9 thoughts on “68040 to 68060 – Upformation

  1. Reminder: If you are using a 68060 CPU with FPU on your Amiga you will need a patched kickstart if you are on 3.1 or earlier, or upgrade to at least 3.1.4.

    1. You mean, if you do it this way, that is, by upgrading a β€˜040 CPU card to a β€˜060 one via a socket adapter. Regular β€˜060 cards – which were designed to work with a β€˜060 – of course handle transparently (they have their own ROM usually, which does the dirty work), and can work with basically any Kickstart version – of course using KS1.3 with a β€˜060 is not very rewarding… πŸ™‚ Just as a clarification. Great post, btw!

  2. Hi Stefan,
    Will doing a bit of web digging, came across your guide here. Read where you mentioned selling your first unit on eBay, and think i was the buyer πŸ™‚
    This unit was assembled with the regulator “tethered” to the adapter. Sure looks the same otherwise, and am not going to risk disassembly to find out.
    Intended use here is with an Atari Clone application.
    Just now getting around to reinstalling the 68040 CPU expansion board for the machine, and soon will be testing the adapter.
    The existing board utilizes an MC88915 FN100 for the 040 clock driver. Don’t have the drawings for this adapter, is the smt on this pcb the 060 clock driver (88917LV?).
    If so, thinking I’ll have to reconfigure how the main board clock is passed to the 040 socket. I know it’s currently “wired” to only provide a 2X clock to the CPU.
    Going to have to look up the hot air station you purchased, sure looks easier than using a propane torch on the poor old Atari 🀣
    Cheers,
    Mike
    Interesting tidbit, my son works at Stanford University Children’s Hospital, recently moved from Mountain View to, you guessed it, Sunnyvale, Atari city πŸ™‚

  3. Hi Michael, I was just going to check to make sure but eBay does not seem to let me go back that far. My soldering definitely got better, but I had tested the one I sold on on eBay extensively before putting it up. Let me know how it works for you! The one I sold is the one you see in the picture “The final product” above. Any feedback is welcome!

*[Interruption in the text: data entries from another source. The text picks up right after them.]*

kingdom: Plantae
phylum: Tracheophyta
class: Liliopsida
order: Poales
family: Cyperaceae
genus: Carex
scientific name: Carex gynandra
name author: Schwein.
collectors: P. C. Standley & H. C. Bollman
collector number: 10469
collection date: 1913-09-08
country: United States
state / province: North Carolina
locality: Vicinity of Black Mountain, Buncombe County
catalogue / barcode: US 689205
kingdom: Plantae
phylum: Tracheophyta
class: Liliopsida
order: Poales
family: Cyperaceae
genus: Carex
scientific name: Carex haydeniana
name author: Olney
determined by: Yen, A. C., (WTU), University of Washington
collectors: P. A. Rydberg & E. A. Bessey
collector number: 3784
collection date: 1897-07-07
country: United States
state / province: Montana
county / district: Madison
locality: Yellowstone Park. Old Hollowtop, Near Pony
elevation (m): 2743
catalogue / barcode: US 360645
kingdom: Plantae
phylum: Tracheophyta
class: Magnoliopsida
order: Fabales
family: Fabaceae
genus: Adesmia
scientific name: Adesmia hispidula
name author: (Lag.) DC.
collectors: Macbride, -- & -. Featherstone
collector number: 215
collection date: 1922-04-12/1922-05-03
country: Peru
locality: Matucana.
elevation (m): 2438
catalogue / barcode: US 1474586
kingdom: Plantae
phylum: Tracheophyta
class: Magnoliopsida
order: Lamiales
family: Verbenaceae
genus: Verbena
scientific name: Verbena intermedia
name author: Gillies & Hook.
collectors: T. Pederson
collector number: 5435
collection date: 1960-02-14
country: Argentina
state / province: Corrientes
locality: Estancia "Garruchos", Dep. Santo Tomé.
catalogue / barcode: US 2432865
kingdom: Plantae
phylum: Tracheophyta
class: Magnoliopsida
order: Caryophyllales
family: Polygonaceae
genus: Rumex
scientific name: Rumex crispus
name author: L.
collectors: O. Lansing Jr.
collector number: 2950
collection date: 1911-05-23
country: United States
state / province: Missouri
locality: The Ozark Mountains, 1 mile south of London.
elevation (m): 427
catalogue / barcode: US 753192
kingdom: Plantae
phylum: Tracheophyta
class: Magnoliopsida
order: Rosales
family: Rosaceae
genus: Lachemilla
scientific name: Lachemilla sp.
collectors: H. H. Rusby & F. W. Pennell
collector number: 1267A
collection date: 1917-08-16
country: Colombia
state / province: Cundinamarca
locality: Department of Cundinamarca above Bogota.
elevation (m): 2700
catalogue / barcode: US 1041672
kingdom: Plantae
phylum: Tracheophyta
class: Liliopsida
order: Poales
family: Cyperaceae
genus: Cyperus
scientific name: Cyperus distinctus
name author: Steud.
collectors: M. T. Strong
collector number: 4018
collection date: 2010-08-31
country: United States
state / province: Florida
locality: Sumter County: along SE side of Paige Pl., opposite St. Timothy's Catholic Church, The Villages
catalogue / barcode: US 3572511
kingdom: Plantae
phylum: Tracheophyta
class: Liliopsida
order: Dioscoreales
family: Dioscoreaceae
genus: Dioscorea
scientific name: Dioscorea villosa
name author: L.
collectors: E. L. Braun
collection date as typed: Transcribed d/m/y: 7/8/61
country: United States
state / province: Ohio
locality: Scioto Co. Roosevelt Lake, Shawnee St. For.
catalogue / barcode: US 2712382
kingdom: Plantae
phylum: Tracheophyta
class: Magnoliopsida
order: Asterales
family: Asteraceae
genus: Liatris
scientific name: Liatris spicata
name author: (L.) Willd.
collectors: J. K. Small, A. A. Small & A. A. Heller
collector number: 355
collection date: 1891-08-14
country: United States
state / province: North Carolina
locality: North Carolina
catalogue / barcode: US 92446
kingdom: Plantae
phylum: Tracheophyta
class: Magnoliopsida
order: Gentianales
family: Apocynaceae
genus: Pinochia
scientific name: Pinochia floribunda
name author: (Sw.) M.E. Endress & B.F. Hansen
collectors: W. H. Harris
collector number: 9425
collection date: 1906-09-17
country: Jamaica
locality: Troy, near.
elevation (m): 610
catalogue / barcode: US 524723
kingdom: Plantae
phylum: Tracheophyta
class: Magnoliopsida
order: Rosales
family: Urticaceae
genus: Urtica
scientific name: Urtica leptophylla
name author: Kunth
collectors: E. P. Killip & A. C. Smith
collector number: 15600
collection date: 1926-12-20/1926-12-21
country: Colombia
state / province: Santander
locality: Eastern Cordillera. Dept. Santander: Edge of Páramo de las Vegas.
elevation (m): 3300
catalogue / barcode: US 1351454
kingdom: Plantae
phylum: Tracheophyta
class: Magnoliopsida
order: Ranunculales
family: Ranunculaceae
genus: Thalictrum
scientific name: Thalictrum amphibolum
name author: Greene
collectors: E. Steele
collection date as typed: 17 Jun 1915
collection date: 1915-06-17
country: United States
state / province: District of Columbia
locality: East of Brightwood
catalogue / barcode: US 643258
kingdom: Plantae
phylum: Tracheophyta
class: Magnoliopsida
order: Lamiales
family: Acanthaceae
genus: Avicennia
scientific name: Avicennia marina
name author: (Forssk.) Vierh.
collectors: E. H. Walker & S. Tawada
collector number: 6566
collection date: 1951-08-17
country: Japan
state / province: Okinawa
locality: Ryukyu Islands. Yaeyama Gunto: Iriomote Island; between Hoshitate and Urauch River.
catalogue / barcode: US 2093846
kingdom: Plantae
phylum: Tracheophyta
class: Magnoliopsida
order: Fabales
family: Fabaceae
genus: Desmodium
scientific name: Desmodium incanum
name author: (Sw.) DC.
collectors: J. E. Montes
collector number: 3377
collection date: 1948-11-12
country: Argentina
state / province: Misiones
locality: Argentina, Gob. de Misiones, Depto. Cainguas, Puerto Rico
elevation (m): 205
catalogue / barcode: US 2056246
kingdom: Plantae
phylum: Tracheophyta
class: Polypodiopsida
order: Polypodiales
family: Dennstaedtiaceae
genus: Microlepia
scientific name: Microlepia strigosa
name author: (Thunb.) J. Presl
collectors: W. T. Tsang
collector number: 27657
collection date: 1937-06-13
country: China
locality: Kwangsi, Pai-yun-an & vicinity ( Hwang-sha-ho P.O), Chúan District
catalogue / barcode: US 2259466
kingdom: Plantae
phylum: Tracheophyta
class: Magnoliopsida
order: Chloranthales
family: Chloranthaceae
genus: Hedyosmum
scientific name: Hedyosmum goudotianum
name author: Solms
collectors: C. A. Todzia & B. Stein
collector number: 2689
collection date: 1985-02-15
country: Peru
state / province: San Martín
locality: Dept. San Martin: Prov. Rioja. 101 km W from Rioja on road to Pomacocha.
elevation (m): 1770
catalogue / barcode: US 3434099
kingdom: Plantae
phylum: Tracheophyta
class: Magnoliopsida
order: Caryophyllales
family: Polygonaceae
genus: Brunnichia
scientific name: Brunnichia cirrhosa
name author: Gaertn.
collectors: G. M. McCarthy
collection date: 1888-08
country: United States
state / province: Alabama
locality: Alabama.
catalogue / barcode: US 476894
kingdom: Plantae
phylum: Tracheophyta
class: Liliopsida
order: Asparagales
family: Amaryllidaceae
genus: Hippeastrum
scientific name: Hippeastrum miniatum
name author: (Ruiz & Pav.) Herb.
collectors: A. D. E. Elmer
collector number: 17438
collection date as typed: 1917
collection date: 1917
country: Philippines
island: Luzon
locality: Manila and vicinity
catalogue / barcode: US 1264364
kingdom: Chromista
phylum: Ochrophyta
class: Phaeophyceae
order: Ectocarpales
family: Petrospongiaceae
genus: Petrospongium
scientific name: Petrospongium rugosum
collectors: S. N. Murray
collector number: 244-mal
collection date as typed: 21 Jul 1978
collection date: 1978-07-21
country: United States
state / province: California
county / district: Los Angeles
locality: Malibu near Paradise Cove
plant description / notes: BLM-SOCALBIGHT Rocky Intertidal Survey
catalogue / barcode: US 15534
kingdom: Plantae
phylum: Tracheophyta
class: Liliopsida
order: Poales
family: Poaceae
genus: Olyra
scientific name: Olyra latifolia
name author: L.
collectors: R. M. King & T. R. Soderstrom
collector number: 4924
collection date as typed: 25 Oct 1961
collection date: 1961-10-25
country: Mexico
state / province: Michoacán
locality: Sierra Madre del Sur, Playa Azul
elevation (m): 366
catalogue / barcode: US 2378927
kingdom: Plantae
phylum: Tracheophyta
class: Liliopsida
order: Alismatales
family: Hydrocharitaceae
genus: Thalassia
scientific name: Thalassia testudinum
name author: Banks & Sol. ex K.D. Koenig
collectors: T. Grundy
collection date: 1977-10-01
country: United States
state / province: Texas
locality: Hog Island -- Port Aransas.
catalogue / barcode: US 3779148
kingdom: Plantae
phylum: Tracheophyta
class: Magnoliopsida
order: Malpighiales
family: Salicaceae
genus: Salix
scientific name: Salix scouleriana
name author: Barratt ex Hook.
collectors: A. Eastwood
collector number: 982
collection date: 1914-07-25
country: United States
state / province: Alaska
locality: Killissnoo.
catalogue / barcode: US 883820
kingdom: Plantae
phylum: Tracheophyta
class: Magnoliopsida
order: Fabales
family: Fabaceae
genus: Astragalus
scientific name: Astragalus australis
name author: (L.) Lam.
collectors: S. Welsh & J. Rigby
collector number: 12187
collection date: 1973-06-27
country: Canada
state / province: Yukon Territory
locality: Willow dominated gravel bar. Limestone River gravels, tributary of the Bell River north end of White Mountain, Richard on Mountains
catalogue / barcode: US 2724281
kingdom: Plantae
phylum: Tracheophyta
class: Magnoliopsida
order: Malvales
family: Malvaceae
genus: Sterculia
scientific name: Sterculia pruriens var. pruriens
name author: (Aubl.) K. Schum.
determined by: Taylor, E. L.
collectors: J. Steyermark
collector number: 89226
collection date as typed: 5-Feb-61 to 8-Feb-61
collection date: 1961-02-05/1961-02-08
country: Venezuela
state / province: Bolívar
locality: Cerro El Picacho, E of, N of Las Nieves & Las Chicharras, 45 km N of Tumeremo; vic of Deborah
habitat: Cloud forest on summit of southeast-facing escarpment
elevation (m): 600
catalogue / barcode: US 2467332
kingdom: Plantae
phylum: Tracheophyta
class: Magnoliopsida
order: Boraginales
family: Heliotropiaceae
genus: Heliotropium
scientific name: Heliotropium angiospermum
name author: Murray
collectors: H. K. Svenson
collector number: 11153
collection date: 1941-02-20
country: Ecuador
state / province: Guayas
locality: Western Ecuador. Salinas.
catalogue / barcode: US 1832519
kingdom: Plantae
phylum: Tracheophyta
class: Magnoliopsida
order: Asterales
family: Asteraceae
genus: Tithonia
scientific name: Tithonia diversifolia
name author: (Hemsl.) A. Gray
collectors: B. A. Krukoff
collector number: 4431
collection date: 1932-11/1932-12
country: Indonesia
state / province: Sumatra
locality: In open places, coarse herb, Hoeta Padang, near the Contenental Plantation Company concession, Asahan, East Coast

    Depending on the clock rate of your 040 and the revision of the 060 you want to use, you might have to make adjustments, but generally the 040 splits the clock it gets in half (i.e. 50MHz oscillator means 25MHz CPU clock), so if you replace a 25MHz 68040 you will automatically see your 060 be clocked at 50MHz. How high you can actually go depends a lot on the individual CPU. I have a revision 6 060 running at 100MHz (but I had to exchange the voltage regulator with a 3.6V model for it to be stable)

    For the hot air station I am using a Quick 861DW. Before that I had a knock off 858D that I bought for roughly 40 bucks. It worked fine for the occasional use.

    1. Hi Stefan,
      Broke down and sperated to two halves. I don’t think this unit one you sold.
      Been reading until my eyes bleed numerous Amiga archives. The only thing that stands out, something I’d missed years before, are some of the Amiga cards have jumpers which enable/disable which pin on the 060 the 040 BCLK goes to, as well as pulling the unused 060 clock pin to ground.

      This adapter routes BCLK to CLKEN. This as I understand allows for 1/2 speed bus clock.
      The 040 (88915) is setup to sync off the 16MHz expansion bus, feed 32MHz to Q outputs and provide 2XQ to PCLK for the 040 card.

      However, CLK on the 060 is left floating on this adapter.
      You think this an issue?
      Another Atari 060 (working πŸ™‚ ) accelerator operates the bus at full speed, with schematics showing CLKEN tied to ground.

      About the only reference to this I’ve seen was buried deep in discussions back in the early 2000’s where Amiga users were first using the adapters on 040 machines.

      Came across some other interesting mods where a group member has come up with some logic allowing more timing windows (TA, TS, ect) that helped when boosting the 040 above 40MHz. Oddly enough also have a couple of Quad Doubler for Apples, and read where they were drop in on some of the Amiga boards.

    1. Apologies for the late reply here. I don’t have a Mac to try it with, but chances are it will need some sort of software patches in addition to the adapter.